The problem:
Retype the listing below verbatim, omitting the pictures.

Information shown:
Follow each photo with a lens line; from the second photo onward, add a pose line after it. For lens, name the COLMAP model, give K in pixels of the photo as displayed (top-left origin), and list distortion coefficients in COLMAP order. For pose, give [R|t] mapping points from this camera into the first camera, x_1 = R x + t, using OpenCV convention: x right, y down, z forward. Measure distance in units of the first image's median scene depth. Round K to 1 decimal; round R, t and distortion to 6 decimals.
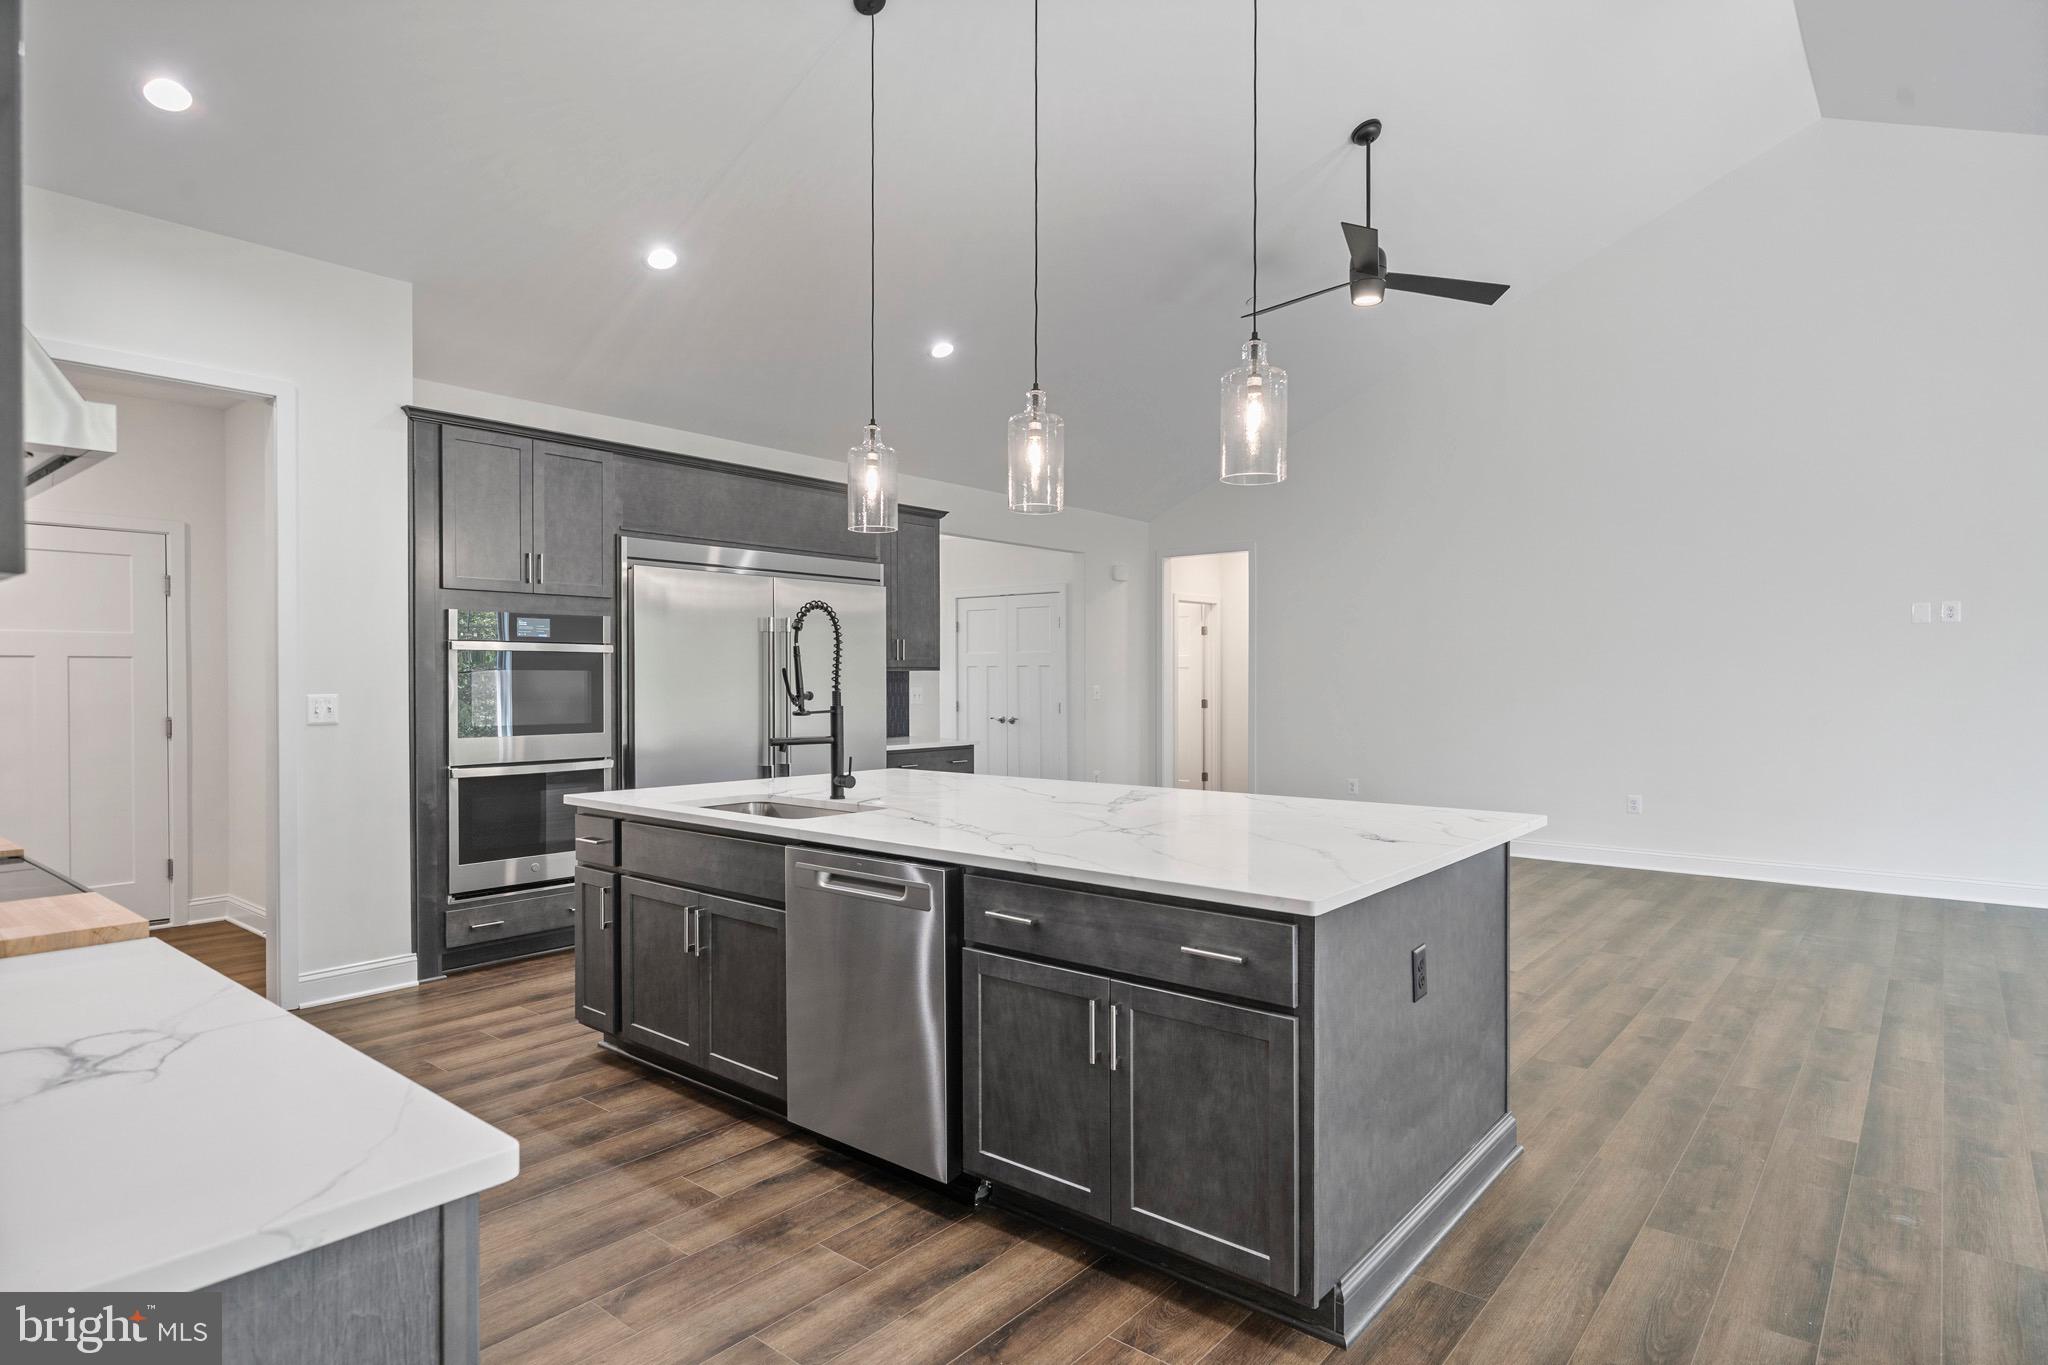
lens RADIAL K [[1081.6, 0, 1018.1], [0, 1081.6, 676.6], [0, 0, 1]] dist [0.002249, -0.000116]
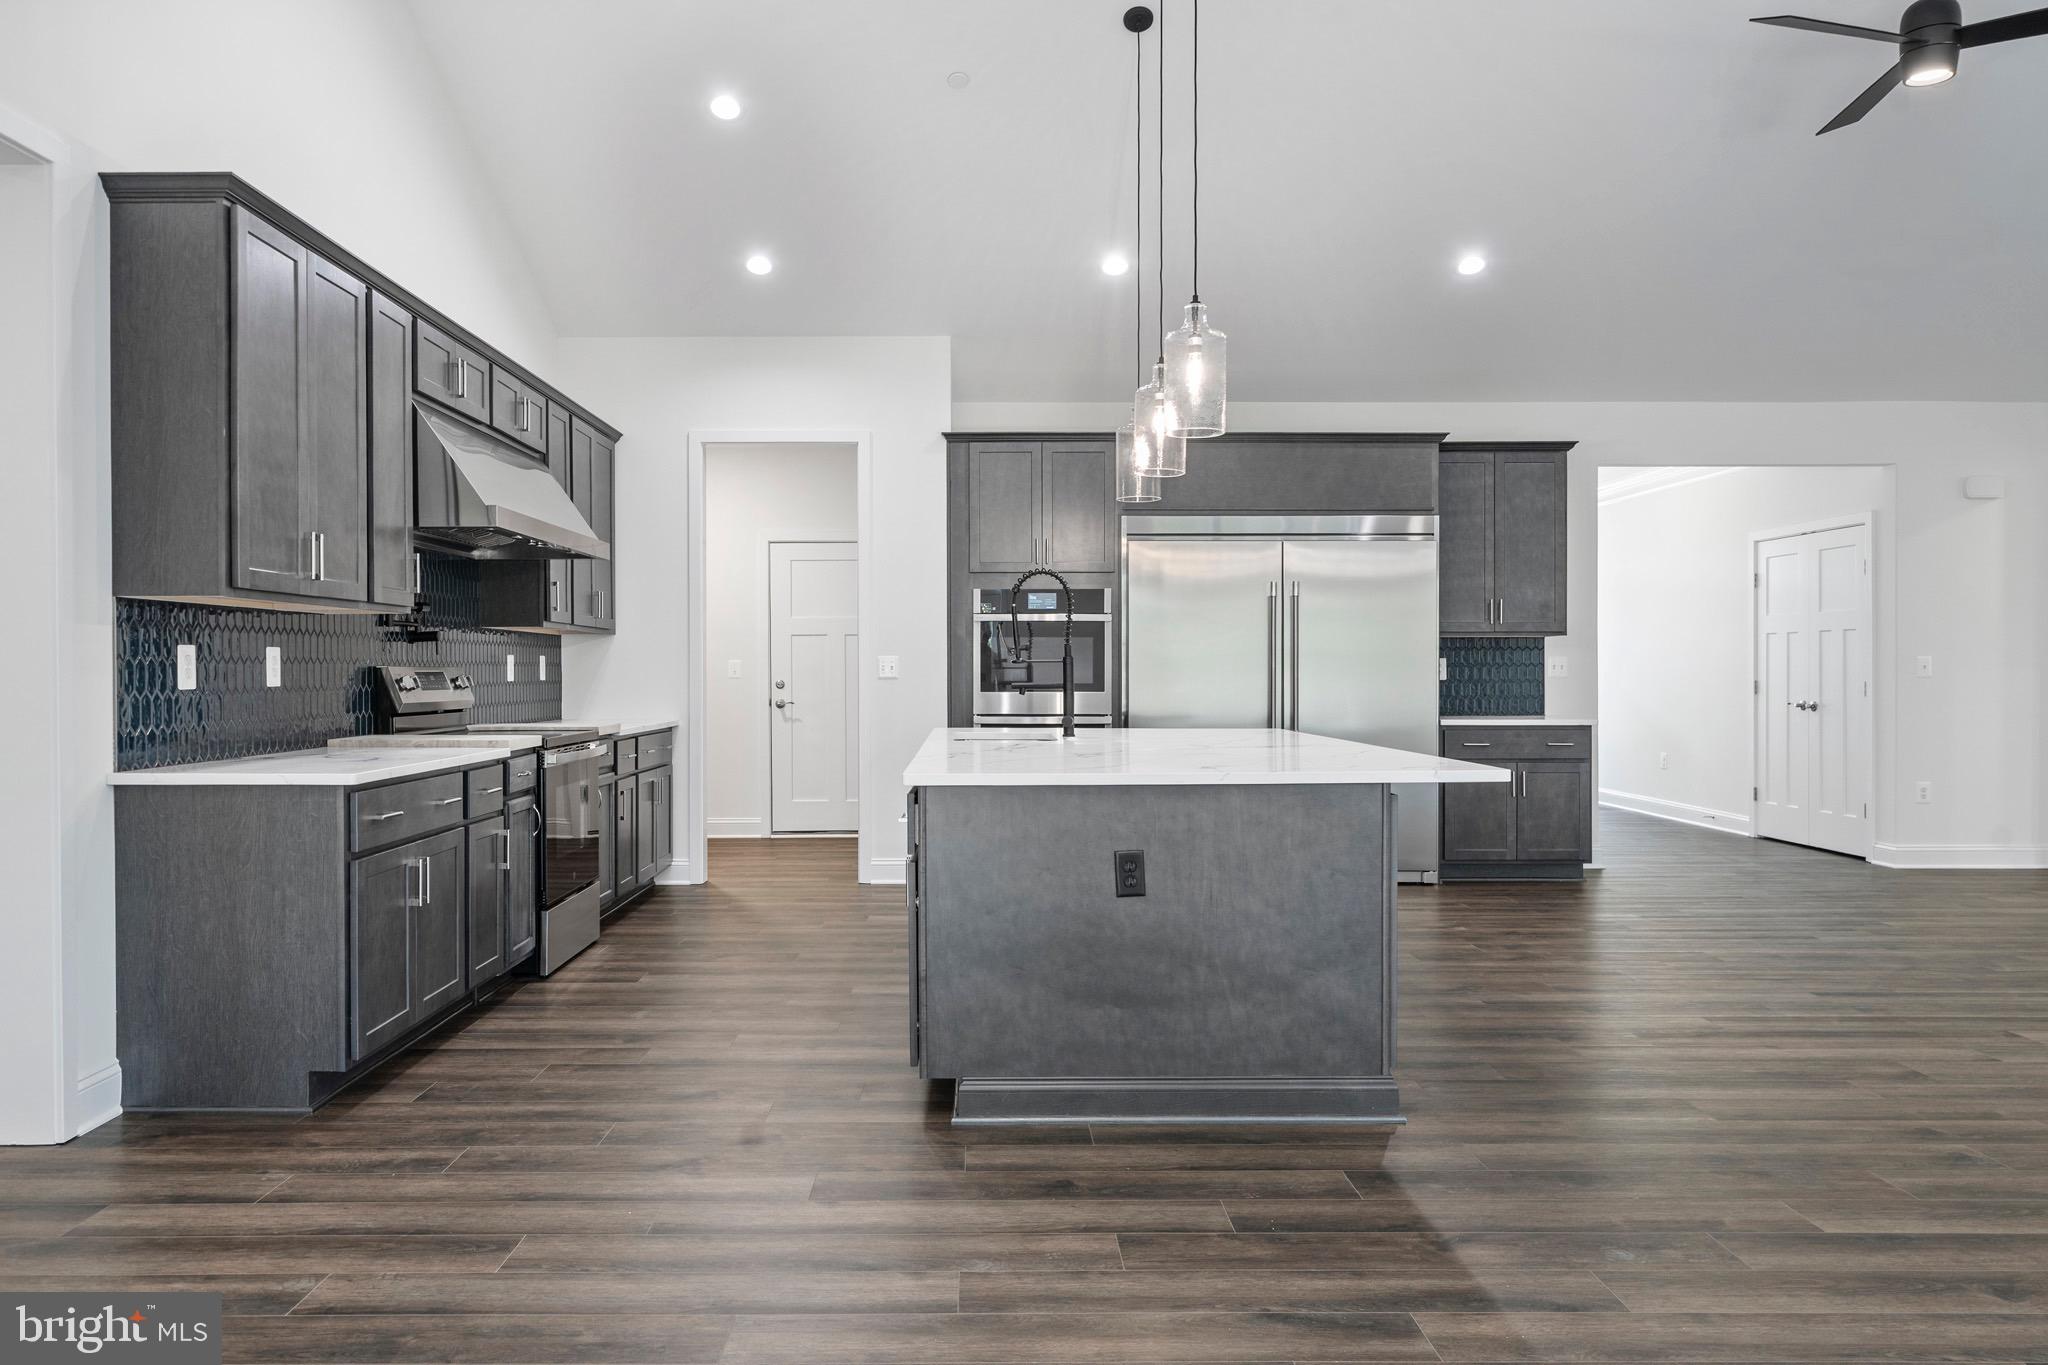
lens RADIAL K [[1394.4, 0, 1014.5], [0, 1394.4, 672.0], [0, 0, 1]] dist [0.004607, -0.004602]
pose [[0.653441, 0.000035, -0.756978, 0.739233], [0.001653, 0.999998, 0.001474, 0.032097], [0.756976, -0.002214, 0.653439, -0.021312]]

Task result:
Follow each photo with a lens line; from the second photo onward, add a pose line after it. For lens, name the COLMAP model, give K in pixels of the photo as displayed (top-left origin), and list distortion coefficients in COLMAP order. For pose, give [R|t] mapping points from this camera into the first camera, x_1 = R x + t, using OpenCV convention: x right, y down, z forward. Measure distance in units of the first image's median scene depth. Round K to 1 decimal; round R, t and distortion to 6 decimals.
lens RADIAL K [[1081.6, 0, 1018.1], [0, 1081.6, 676.6], [0, 0, 1]] dist [0.002249, -0.000116]
lens RADIAL K [[1394.4, 0, 1014.5], [0, 1394.4, 672.0], [0, 0, 1]] dist [0.004607, -0.004602]
pose [[0.653441, 0.000035, -0.756978, 0.739233], [0.001653, 0.999998, 0.001474, 0.032097], [0.756976, -0.002214, 0.653439, -0.021312]]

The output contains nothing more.